• [DATA SHOWN]
------------------------
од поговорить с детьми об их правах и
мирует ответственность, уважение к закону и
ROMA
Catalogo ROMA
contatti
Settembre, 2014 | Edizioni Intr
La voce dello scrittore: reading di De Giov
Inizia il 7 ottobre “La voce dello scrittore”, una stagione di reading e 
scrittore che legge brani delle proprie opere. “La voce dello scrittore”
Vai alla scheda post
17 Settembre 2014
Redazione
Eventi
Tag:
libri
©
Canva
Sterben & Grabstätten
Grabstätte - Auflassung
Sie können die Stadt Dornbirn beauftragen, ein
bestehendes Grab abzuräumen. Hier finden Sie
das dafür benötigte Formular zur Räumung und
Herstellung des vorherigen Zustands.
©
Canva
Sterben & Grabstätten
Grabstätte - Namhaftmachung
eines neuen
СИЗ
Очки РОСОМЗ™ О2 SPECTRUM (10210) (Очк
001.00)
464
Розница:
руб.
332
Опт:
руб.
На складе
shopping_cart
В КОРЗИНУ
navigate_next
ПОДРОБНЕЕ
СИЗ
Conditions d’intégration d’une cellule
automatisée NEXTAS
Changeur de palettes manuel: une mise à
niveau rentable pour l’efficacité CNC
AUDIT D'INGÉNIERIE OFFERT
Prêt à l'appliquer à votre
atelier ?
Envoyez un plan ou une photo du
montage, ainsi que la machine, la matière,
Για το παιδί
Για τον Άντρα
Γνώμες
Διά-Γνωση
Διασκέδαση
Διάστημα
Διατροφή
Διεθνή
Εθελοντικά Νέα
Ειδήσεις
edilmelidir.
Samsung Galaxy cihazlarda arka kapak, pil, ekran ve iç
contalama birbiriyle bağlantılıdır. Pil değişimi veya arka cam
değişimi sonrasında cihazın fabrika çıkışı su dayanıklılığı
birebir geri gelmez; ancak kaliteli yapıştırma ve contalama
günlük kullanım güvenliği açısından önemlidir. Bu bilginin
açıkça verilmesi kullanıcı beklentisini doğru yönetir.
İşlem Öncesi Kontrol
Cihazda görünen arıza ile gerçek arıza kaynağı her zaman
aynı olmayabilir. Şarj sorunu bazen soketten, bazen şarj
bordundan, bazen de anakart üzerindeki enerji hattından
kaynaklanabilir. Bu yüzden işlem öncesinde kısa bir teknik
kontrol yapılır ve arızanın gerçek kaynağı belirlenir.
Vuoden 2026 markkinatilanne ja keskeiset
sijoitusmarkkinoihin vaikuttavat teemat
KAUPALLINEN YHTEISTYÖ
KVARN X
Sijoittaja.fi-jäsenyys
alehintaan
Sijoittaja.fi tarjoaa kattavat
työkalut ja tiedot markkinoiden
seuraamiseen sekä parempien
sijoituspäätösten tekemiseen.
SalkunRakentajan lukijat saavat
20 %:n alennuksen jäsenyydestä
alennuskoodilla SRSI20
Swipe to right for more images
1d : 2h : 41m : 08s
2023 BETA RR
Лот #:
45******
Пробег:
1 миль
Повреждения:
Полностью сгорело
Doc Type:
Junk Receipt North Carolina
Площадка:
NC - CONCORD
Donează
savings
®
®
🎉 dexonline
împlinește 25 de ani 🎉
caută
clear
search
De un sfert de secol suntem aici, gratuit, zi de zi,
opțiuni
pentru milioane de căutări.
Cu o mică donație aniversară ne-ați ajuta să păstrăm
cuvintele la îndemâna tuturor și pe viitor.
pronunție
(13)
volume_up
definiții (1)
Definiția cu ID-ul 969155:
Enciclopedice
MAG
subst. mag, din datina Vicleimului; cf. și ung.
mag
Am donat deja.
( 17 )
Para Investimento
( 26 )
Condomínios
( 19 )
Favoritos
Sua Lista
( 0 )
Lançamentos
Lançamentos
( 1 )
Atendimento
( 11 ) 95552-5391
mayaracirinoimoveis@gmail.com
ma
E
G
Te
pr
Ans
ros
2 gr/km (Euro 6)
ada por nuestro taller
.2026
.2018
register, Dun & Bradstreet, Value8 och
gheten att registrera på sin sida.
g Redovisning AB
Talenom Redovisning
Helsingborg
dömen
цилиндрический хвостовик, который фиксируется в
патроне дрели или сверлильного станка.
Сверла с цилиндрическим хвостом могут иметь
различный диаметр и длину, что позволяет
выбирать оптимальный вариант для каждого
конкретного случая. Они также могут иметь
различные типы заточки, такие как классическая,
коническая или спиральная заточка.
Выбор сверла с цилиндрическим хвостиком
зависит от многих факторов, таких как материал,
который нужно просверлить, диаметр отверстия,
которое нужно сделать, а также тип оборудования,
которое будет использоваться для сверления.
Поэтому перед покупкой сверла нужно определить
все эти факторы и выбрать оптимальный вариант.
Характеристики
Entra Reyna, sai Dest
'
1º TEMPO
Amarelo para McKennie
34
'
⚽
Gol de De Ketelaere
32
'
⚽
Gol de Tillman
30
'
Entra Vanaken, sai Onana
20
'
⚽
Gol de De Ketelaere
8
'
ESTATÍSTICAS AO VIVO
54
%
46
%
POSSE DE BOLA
------------------------
• [REQUIREMENT] Each line above should be duplicated without any alteration.

• [WRITTEN SOLUTION]
од поговорить с детьми об их правах и
мирует ответственность, уважение к закону и
ROMA
Catalogo ROMA
contatti
Settembre, 2014 | Edizioni Intr
La voce dello scrittore: reading di De Giov
Inizia il 7 ottobre “La voce dello scrittore”, una stagione di reading e 
scrittore che legge brani delle proprie opere. “La voce dello scrittore”
Vai alla scheda post
17 Settembre 2014
Redazione
Eventi
Tag:
libri
©
Canva
Sterben & Grabstätten
Grabstätte - Auflassung
Sie können die Stadt Dornbirn beauftragen, ein
bestehendes Grab abzuräumen. Hier finden Sie
das dafür benötigte Formular zur Räumung und
Herstellung des vorherigen Zustands.
©
Canva
Sterben & Grabstätten
Grabstätte - Namhaftmachung
eines neuen
СИЗ
Очки РОСОМЗ™ О2 SPECTRUM (10210) (Очк
001.00)
464
Розница:
руб.
332
Опт:
руб.
На складе
shopping_cart
В КОРЗИНУ
navigate_next
ПОДРОБНЕЕ
СИЗ
Conditions d’intégration d’une cellule
automatisée NEXTAS
Changeur de palettes manuel: une mise à
niveau rentable pour l’efficacité CNC
AUDIT D'INGÉNIERIE OFFERT
Prêt à l'appliquer à votre
atelier ?
Envoyez un plan ou une photo du
montage, ainsi que la machine, la matière,
Για το παιδί
Για τον Άντρα
Γνώμες
Διά-Γνωση
Διασκέδαση
Διάστημα
Διατροφή
Διεθνή
Εθελοντικά Νέα
Ειδήσεις
edilmelidir.
Samsung Galaxy cihazlarda arka kapak, pil, ekran ve iç
contalama birbiriyle bağlantılıdır. Pil değişimi veya arka cam
değişimi sonrasında cihazın fabrika çıkışı su dayanıklılığı
birebir geri gelmez; ancak kaliteli yapıştırma ve contalama
günlük kullanım güvenliği açısından önemlidir. Bu bilginin
açıkça verilmesi kullanıcı beklentisini doğru yönetir.
İşlem Öncesi Kontrol
Cihazda görünen arıza ile gerçek arıza kaynağı her zaman
aynı olmayabilir. Şarj sorunu bazen soketten, bazen şarj
bordundan, bazen de anakart üzerindeki enerji hattından
kaynaklanabilir. Bu yüzden işlem öncesinde kısa bir teknik
kontrol yapılır ve arızanın gerçek kaynağı belirlenir.
Vuoden 2026 markkinatilanne ja keskeiset
sijoitusmarkkinoihin vaikuttavat teemat
KAUPALLINEN YHTEISTYÖ
KVARN X
Sijoittaja.fi-jäsenyys
alehintaan
Sijoittaja.fi tarjoaa kattavat
työkalut ja tiedot markkinoiden
seuraamiseen sekä parempien
sijoituspäätösten tekemiseen.
SalkunRakentajan lukijat saavat
20 %:n alennuksen jäsenyydestä
alennuskoodilla SRSI20
Swipe to right for more images
1d : 2h : 41m : 08s
2023 BETA RR
Лот #:
45******
Пробег:
1 миль
Повреждения:
Полностью сгорело
Doc Type:
Junk Receipt North Carolina
Площадка:
NC - CONCORD
Donează
savings
®
®
🎉 dexonline
împlinește 25 de ani 🎉
caută
clear
search
De un sfert de secol suntem aici, gratuit, zi de zi,
opțiuni
pentru milioane de căutări.
Cu o mică donație aniversară ne-ați ajuta să păstrăm
cuvintele la îndemâna tuturor și pe viitor.
pronunție
(13)
volume_up
definiții (1)
Definiția cu ID-ul 969155:
Enciclopedice
MAG
subst. mag, din datina Vicleimului; cf. și ung.
mag
Am donat deja.
( 17 )
Para Investimento
( 26 )
Condomínios
( 19 )
Favoritos
Sua Lista
( 0 )
Lançamentos
Lançamentos
( 1 )
Atendimento
( 11 ) 95552-5391
mayaracirinoimoveis@gmail.com
ma
E
G
Te
pr
Ans
ros
2 gr/km (Euro 6)
ada por nuestro taller
.2026
.2018
register, Dun & Bradstreet, Value8 och
gheten att registrera på sin sida.
g Redovisning AB
Talenom Redovisning
Helsingborg
dömen
цилиндрический хвостовик, который фиксируется в
патроне дрели или сверлильного станка.
Сверла с цилиндрическим хвостом могут иметь
различный диаметр и длину, что позволяет
выбирать оптимальный вариант для каждого
конкретного случая. Они также могут иметь
различные типы заточки, такие как классическая,
коническая или спиральная заточка.
Выбор сверла с цилиндрическим хвостиком
зависит от многих факторов, таких как материал,
который нужно просверлить, диаметр отверстия,
которое нужно сделать, а также тип оборудования,
которое будет использоваться для сверления.
Поэтому перед покупкой сверла нужно определить
все эти факторы и выбрать оптимальный вариант.
Характеристики
Entra Reyna, sai Dest
'
1º TEMPO
Amarelo para McKennie
34
'
⚽
Gol de De Ketelaere
32
'
⚽
Gol de Tillman
30
'
Entra Vanaken, sai Onana
20
'
⚽
Gol de De Ketelaere
8
'
ESTATÍSTICAS AO VIVO
54
%
46
%
POSSE DE BOLA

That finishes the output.